– Наза-ад! – командует есаул. Ему во что бы то ни стало хочется избежать столкновения.
Стрельба умолкает. Ждем. Время идет.
Вдруг один из казаков, выставленных в дозор, сбегает к нам вниз.
– Вашбродь, едут делегаты! – на ходу кричит он.
Мы с Гамалием быстро взбираемся на холм. Действительно, к нам на рысях приближается небольшая кавакальда. У одного из всадников в руках виден большой белый платок.
Выезжаем вперед. Сотня остается в ложбине.
Перед нами все тот же курд. По-видимому, он послан самим ханом, ибо держит себя до крайности нагло. Не покидая седла, он кричит:
– По приказанию брата жены хана, заменяющего моего господина до его возвращения, предлагаю русским немедленно покинуть наши места. Если через полчаса вы не уйдете, будем драться с вами и начнем стрелять из пушек.
Как ни нелепо и глупо наше положение, но эта наивная попытка запугать нас стрельбой из орудий заставляет улыбнуться.
Откуда в этой забытой богом глуши могла взяться артиллерия? Курд замечает наше недоверие и гордо добавляет:
– Их у нас целых пять штук. И пусть русские не думают, что мы намерены шутить.
С этими словами он поворачивает коня и, не слушая наших окриков, наметом скачет обратно. За ним как черти несутся, вздымая пыль, его провожатые.
– Вот наглец! В другое время я бы его, стервеца, стегнул из пулемета, – хмурясь и покусывая губы, говорит Гамалий. – Однако нужно уходить. На кой черт нам затевать ссору с этими людьми.
Обсуждаем положение. Ясно одно: следует уходить. Однако из своеобразного озорства по предложению Зуева решаем переждать полчаса, отдохнуть, подзакусить и только по истечении срока «ультиматума» удалиться из этого негостеприимного места. Смотрим на карту. Следующий этап – село Ахмедие, куда мы прибудем только завтра к вечеру. Там мы должны вручить местному хану письмо Робертса. А что, если и он встретит нас столь же мило и дружелюбно, как Шир-Али здесь?
Время тянется, как белые облака, ползущие над нами. Ленивая истома охватывает нас, не хочется вставать с этой зеленой и радостной земли. Сказывается утомление бесконечной дорогой.

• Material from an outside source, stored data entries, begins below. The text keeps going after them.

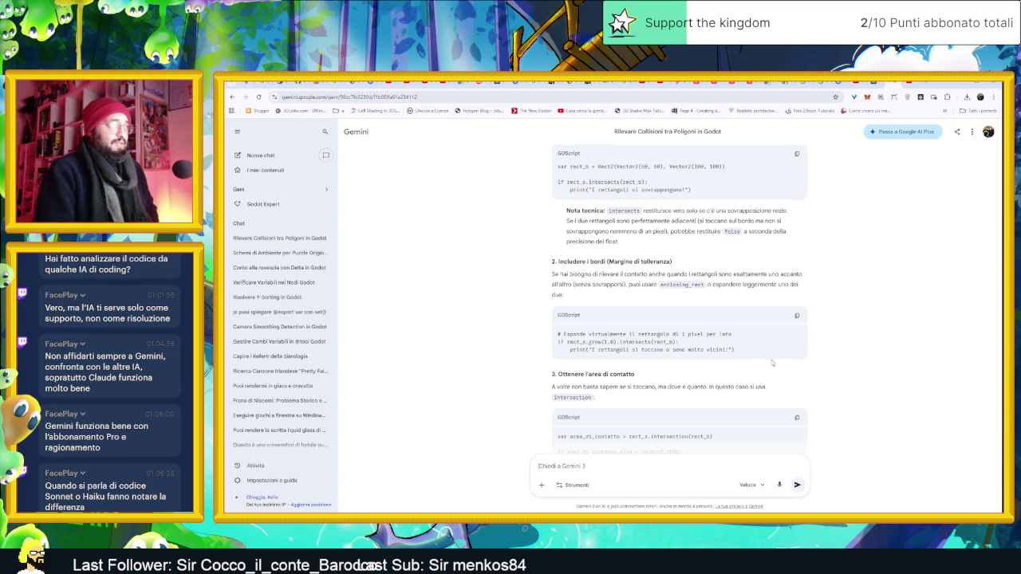
scroll(765, 363, down, 3)
scroll(764, 362, down, 4)
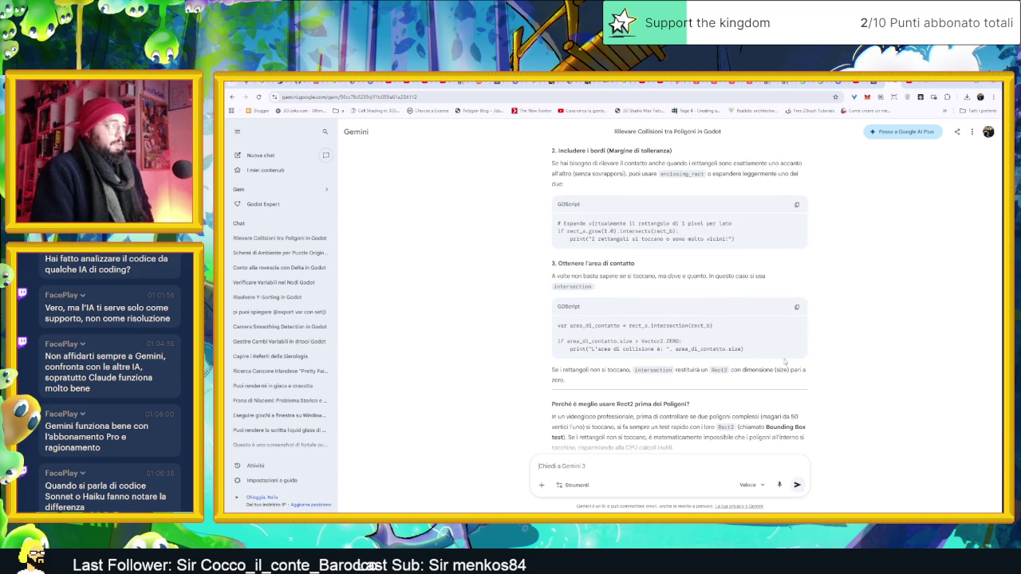
scroll(846, 362, down, 1)
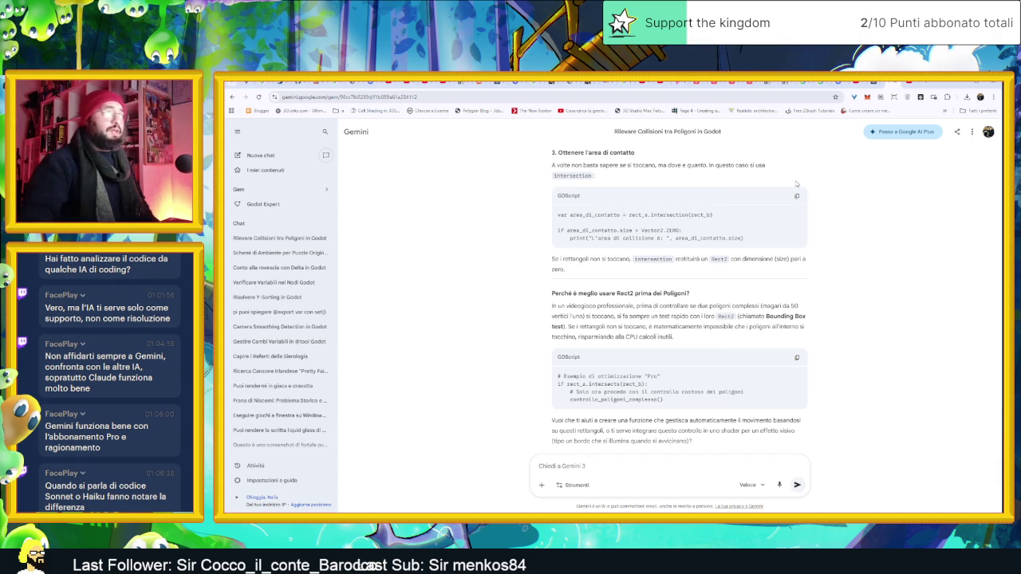
Select 'Rect2' in Gemini's GDScript example and drag it to the tab bar to search it
scroll(846, 289, down, 1)
scroll(845, 291, up, 5)
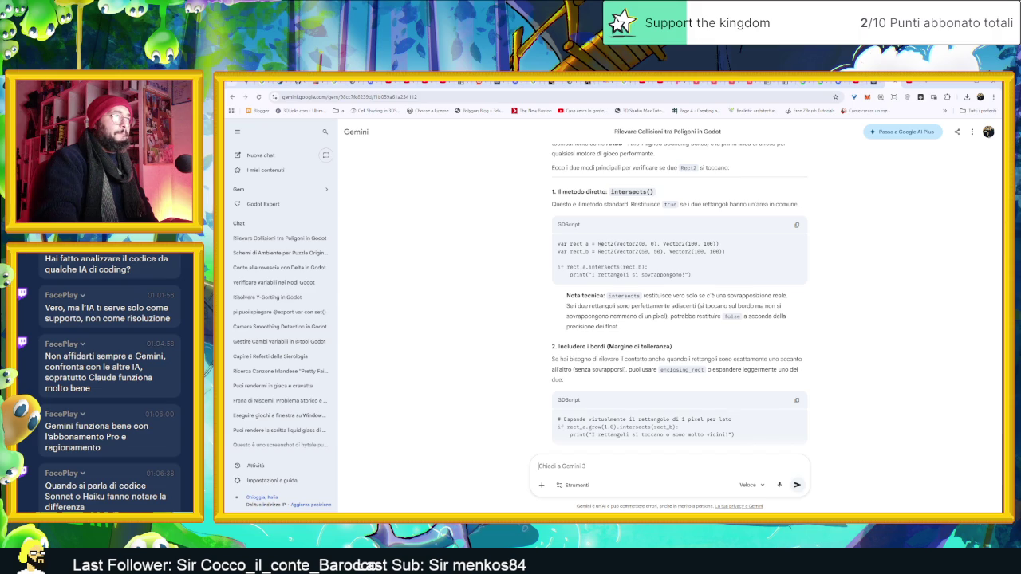
drag(595, 243, 613, 243)
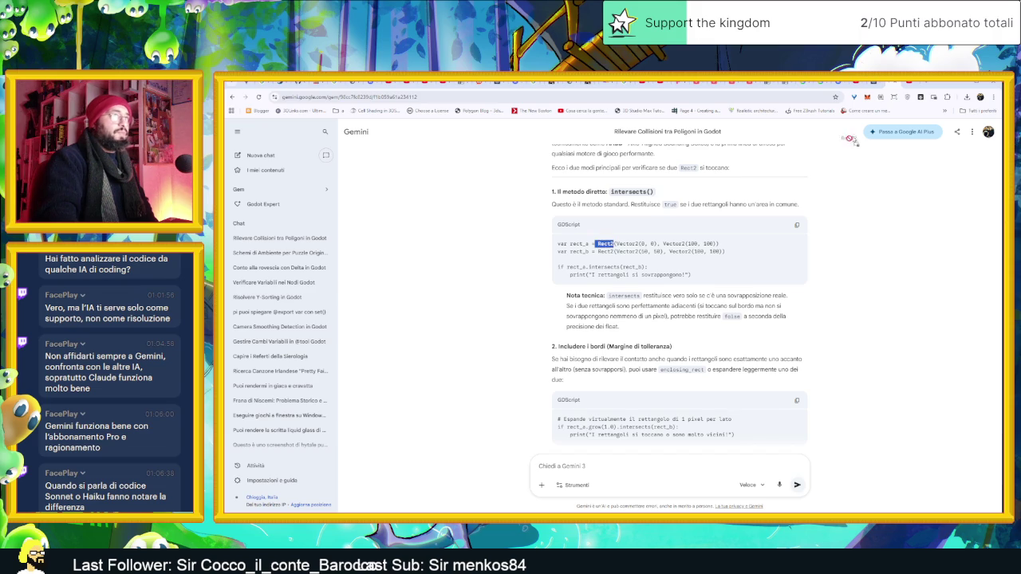
drag(937, 85, 936, 86)
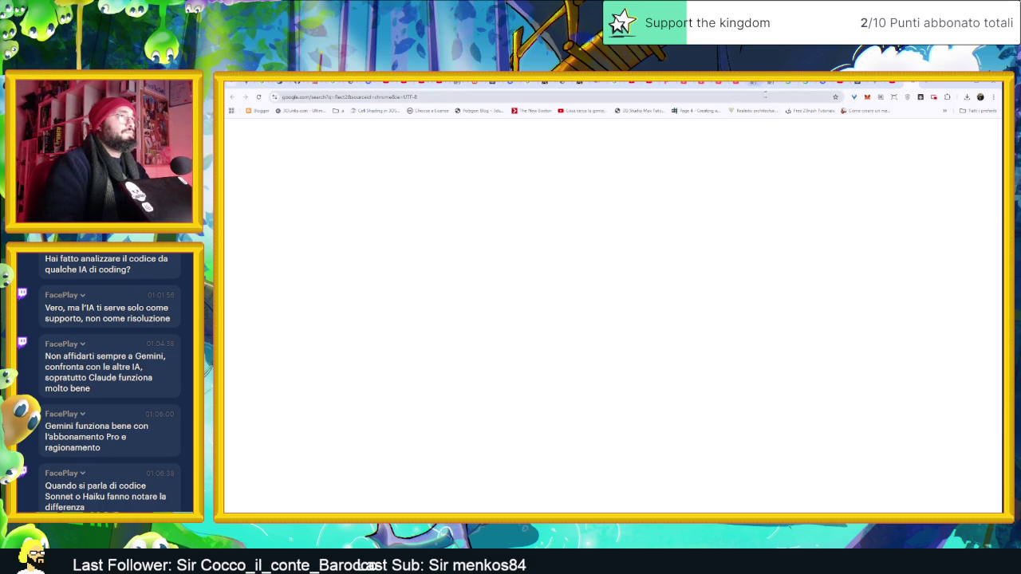
Search Google for 'rect2 godot' to list the Godot Docs Rect2 pages
click(732, 98)
text(rc)
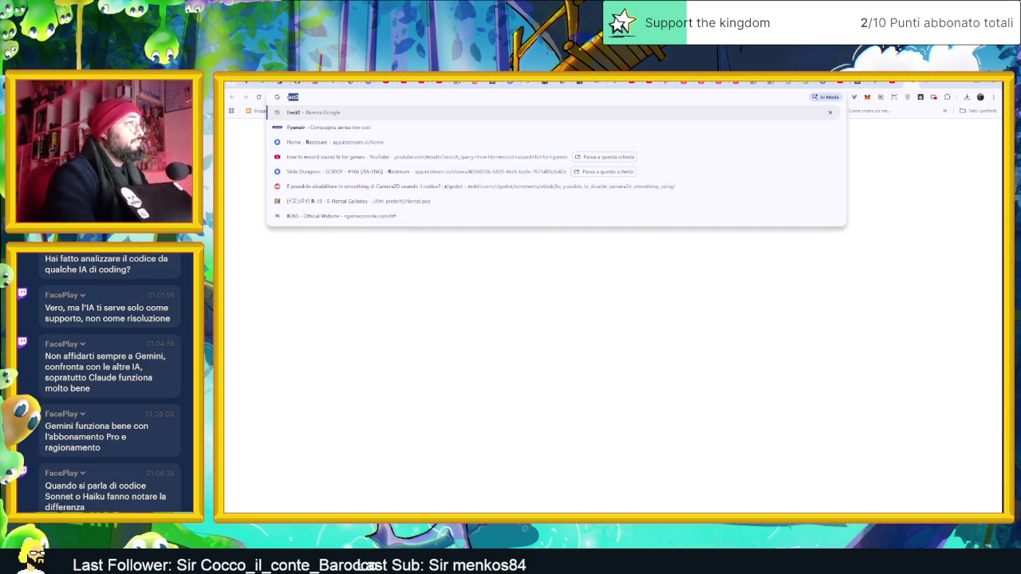
key(BackSpace)
text(ect2)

– По коням! – звенит голос Гамалия, и мы разбредаемся по местам. – Са-а-дись!
Взбираемся в седла. И в ту же минуту где-то за селом бухает один, за ним второй, третий глухие удары. Мы с недоумением переглядываемся.
Гамалий смотрит на часы.
– Какой аккуратный народ! – улыбается он. – Ровно полчаса – и уже палят пушки.
Казаки дружно смеются: так нелепа и смешна сама мысль обстрела нас из пушек в диких трущобах Курдистана. Какой-то странный, свистящий звук наполняет воздух. Он несется сверху и приближается к нам. Поднимаем головы. Воздух наполняет воющий гул. Звук все усиливается, растет. Прямо над нами что-то шипит и саженях в двадцати от сотни тяжело шлепается на мягкую траву. Изумление наше растет. Что-то круглое, окутанное синим пороховым дымом, крутится по земле. От него тянется сизая, вонючая, пахнущая порохом струя.
– Ядро! – кричит Гамалий, и мы рассыпаемся в стороны.
Проходит минута, две. Снова свист, и около первого ядра тяжело шлепается второй чугунный ком, за ним третий. Они шипят и скачут по траве, испуская клубы вонючего дыма. Казаки не понимают, в чем дело. Им, побывавшим в тяжелых сражениях нынешней войны, в диковинку зрелище старинного ядра.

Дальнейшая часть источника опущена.